Step by step, Bothwell was seizing control of the available military power. On his advice, Mary dismissed the Earl of Mar as governor of Edinburgh Castle, replacing all the officers and gunners with Bothwell’s nominees. She appointed James Cockburn, the Laird of Skirling, Bothwell’s servant, as the new captain of the castle. She also made him comptroller of her household, thereby fusing military and civil power in the Edinburgh region. As comptroller, Cockburn ousted Sir William Murray, the Laird of Tullibardine, a noted Lennox supporter whose brother was suspected of being the author of the placards denouncing Bothwell.
And yet Bothwell did not always trus
t his own men. A month later, he had Cockburn removed from the castle, bringing in Sir James Balfour instead. Almost at once, large supplies of food and munitions were requisitioned as if to prepare against a possible siege, and Bothwell levied fresh companies of soldiers for the royal bodyguard.
Mary was not yet wholly in thrall to Bothwell. She still trusted Mar, with whom she had stayed at Alloa the previous year and to whom she had given her son when she suspected a plot by Darnley and the Lennoxes to kidnap him. Now she put Mar in charge of Stirling Castle. And on March 20, Prince James was again left in his safekeeping. It was almost as if Mary knew that she should do what her own mother had done with her as a baby, when the lords posed a threat to her life.
She then wrote to Lennox, inviting him to file his charges against those he suspected of Darnley’s murder. She promised that they would be sentenced to the fullest extent of the law if a jury found them guilty.

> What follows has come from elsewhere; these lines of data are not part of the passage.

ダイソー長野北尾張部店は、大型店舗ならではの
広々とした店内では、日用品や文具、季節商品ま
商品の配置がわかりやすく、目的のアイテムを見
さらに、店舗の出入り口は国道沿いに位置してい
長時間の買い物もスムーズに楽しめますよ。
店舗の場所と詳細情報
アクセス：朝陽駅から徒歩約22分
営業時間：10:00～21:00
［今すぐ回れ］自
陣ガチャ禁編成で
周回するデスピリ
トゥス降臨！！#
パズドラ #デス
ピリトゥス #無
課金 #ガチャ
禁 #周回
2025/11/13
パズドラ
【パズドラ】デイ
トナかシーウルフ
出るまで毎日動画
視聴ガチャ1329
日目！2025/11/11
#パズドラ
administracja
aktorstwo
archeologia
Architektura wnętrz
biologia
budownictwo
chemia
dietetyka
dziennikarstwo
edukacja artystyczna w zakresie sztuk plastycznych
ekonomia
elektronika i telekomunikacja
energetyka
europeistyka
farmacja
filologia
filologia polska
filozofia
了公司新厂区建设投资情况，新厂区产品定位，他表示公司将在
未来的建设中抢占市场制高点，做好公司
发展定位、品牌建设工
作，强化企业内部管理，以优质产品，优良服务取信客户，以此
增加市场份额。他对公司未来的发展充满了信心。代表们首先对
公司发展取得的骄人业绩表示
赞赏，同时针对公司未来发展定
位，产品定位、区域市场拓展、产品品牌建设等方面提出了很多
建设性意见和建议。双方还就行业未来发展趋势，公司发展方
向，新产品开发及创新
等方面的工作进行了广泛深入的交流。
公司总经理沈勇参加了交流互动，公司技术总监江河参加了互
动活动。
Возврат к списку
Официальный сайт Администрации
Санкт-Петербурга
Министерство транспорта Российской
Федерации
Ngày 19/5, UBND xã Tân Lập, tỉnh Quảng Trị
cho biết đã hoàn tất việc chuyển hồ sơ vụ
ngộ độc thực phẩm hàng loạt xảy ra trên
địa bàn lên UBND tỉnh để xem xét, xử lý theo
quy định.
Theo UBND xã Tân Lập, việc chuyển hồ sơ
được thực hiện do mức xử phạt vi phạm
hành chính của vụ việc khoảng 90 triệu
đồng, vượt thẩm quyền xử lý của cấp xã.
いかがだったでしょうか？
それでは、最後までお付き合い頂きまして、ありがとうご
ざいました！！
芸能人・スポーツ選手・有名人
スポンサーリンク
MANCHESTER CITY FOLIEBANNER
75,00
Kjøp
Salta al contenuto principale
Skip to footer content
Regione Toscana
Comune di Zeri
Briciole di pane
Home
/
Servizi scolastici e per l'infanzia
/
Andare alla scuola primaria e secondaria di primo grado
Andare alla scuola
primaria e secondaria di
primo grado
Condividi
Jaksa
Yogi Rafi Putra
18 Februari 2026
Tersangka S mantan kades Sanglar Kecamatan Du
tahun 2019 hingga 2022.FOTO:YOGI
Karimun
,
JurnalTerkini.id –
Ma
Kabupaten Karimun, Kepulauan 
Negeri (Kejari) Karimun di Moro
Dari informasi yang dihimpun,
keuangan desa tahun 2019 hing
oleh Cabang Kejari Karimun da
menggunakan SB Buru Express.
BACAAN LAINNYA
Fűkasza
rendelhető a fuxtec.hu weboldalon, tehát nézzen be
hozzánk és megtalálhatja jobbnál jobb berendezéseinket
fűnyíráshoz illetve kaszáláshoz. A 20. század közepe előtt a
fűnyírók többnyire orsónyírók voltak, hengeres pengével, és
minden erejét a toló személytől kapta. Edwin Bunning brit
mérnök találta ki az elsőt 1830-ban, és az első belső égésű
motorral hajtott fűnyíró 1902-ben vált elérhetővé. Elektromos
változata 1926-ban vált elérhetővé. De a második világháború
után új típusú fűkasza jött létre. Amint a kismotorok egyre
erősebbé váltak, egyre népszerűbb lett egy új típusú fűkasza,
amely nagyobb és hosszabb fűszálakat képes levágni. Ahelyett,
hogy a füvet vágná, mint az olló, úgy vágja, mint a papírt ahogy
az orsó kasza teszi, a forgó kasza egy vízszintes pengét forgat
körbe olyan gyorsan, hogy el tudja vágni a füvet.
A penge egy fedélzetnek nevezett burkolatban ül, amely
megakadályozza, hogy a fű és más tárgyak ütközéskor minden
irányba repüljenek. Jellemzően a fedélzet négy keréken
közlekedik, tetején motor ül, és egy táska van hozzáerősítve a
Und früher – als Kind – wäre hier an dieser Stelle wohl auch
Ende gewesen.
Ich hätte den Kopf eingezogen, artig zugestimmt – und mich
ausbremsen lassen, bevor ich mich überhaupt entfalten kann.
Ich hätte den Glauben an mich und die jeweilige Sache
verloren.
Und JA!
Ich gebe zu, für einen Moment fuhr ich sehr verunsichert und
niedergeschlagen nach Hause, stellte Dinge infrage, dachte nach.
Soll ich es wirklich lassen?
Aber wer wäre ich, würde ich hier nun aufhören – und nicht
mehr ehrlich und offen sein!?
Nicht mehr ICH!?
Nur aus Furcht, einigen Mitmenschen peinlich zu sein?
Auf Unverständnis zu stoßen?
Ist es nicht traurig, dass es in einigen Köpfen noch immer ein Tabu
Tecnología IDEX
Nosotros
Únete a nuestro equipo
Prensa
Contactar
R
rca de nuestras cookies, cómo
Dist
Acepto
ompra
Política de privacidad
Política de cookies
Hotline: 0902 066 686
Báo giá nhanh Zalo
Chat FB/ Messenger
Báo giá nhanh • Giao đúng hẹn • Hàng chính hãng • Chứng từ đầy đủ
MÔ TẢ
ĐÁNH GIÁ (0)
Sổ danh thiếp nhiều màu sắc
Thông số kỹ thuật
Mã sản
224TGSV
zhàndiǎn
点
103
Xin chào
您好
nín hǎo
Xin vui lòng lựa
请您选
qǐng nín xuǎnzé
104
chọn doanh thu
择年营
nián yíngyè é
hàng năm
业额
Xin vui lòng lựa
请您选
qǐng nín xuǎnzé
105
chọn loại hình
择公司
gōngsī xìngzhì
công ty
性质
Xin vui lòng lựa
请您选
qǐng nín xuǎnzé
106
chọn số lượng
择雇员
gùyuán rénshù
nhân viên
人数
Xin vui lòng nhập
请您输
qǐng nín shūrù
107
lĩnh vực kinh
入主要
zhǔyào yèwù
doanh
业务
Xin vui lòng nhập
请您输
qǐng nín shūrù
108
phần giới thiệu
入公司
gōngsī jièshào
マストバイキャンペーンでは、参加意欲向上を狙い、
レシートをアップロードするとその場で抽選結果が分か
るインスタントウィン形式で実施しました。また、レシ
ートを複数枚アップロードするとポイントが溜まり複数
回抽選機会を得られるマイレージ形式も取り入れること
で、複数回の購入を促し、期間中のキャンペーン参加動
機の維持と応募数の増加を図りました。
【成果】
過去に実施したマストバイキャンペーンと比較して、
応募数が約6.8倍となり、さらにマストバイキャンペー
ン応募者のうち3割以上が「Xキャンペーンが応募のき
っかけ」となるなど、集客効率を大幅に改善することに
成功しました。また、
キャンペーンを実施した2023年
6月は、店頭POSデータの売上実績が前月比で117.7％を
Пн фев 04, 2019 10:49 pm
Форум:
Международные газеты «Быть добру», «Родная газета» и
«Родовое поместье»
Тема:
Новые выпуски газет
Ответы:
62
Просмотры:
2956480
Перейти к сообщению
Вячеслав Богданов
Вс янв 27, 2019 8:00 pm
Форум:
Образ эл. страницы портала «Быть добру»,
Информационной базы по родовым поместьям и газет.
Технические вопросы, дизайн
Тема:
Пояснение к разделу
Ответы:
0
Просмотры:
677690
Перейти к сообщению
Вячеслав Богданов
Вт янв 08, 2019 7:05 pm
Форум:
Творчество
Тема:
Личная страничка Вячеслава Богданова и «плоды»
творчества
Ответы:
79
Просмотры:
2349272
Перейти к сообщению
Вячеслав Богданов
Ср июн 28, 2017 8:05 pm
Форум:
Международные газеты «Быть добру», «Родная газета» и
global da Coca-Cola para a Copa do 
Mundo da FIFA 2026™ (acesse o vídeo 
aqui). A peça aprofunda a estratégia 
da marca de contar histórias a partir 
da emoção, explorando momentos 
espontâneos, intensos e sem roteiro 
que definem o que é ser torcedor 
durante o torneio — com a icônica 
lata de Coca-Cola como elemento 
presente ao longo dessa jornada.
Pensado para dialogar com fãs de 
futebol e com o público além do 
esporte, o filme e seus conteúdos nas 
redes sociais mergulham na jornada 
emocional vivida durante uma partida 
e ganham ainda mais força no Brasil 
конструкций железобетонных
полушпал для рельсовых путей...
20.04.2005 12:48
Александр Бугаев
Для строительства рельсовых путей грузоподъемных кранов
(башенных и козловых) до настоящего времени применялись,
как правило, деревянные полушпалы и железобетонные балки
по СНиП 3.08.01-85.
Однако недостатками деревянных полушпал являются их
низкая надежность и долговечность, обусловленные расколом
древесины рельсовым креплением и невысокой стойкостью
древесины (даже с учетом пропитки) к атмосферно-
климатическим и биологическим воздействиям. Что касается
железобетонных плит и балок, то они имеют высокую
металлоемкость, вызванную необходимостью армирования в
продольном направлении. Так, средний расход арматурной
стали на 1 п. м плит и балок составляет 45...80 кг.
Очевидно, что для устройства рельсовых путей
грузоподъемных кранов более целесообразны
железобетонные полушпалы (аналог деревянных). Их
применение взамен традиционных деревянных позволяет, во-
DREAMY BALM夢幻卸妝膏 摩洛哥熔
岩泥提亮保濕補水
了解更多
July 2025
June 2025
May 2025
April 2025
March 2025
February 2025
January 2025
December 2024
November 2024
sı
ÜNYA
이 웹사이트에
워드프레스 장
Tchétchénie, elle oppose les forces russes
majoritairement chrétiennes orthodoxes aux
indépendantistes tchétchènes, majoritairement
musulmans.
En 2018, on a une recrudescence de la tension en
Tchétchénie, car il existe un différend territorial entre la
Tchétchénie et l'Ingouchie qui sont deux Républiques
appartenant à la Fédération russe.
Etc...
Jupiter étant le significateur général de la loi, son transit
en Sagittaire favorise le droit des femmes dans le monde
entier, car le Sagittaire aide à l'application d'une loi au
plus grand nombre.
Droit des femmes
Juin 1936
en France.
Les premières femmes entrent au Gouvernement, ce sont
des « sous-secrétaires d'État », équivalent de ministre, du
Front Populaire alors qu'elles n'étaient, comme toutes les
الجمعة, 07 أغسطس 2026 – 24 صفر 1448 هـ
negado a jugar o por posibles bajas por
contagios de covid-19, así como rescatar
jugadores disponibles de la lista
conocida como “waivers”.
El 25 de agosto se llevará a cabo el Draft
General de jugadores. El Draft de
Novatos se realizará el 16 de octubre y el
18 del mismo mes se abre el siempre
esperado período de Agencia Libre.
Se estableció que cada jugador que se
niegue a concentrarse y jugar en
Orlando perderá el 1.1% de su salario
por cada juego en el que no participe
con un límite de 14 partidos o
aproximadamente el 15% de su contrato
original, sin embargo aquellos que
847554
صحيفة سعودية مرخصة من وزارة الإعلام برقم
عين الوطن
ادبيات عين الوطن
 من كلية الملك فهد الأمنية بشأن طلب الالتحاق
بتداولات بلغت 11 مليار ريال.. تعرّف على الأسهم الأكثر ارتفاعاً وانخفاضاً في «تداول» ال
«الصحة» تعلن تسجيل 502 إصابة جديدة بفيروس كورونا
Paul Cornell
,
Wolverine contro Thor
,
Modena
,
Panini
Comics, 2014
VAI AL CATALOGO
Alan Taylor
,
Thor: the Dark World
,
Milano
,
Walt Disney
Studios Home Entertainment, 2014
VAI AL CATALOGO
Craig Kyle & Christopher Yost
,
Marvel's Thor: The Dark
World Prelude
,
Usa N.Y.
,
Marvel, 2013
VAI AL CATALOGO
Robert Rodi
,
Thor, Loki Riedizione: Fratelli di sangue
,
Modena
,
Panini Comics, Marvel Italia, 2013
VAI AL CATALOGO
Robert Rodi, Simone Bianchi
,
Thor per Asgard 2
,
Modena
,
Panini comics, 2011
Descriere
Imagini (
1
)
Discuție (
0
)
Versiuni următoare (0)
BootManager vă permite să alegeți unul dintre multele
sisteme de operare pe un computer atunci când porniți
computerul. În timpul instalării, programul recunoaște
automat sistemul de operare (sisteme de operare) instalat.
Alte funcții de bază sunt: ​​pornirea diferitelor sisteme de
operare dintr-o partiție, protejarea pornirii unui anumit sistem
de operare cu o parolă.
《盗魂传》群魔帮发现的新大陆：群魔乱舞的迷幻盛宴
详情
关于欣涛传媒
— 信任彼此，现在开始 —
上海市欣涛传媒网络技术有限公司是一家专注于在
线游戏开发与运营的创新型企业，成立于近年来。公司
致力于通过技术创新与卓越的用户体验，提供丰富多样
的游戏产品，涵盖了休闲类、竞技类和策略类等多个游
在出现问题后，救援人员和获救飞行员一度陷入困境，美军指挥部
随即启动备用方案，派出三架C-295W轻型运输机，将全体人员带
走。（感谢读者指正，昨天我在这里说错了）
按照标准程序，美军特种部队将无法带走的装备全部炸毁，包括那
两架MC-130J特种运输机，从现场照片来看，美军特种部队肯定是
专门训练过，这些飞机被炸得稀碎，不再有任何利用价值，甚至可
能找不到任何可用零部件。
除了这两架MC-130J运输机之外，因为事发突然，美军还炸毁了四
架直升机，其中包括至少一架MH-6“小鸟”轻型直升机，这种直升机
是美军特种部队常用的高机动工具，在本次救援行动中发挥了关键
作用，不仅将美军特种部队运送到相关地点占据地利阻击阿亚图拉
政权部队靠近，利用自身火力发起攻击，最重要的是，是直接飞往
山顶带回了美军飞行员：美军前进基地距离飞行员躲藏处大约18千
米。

Lennox put Bothwell at the top of his list, but Mary was unimpressed. She detested Lennox, well aware that his son’s ambition for the crown matrimonial had been the cue for Rizzio’s death. She was relying on Bothwell to protect her, and as a signal of her confidence gave him some old church vestments of cloth of gold to recycle to make new suits. Later he got some of her mother’s Spanish furs for a nightgown, and she gave him Darnley’s horses and finest clothes.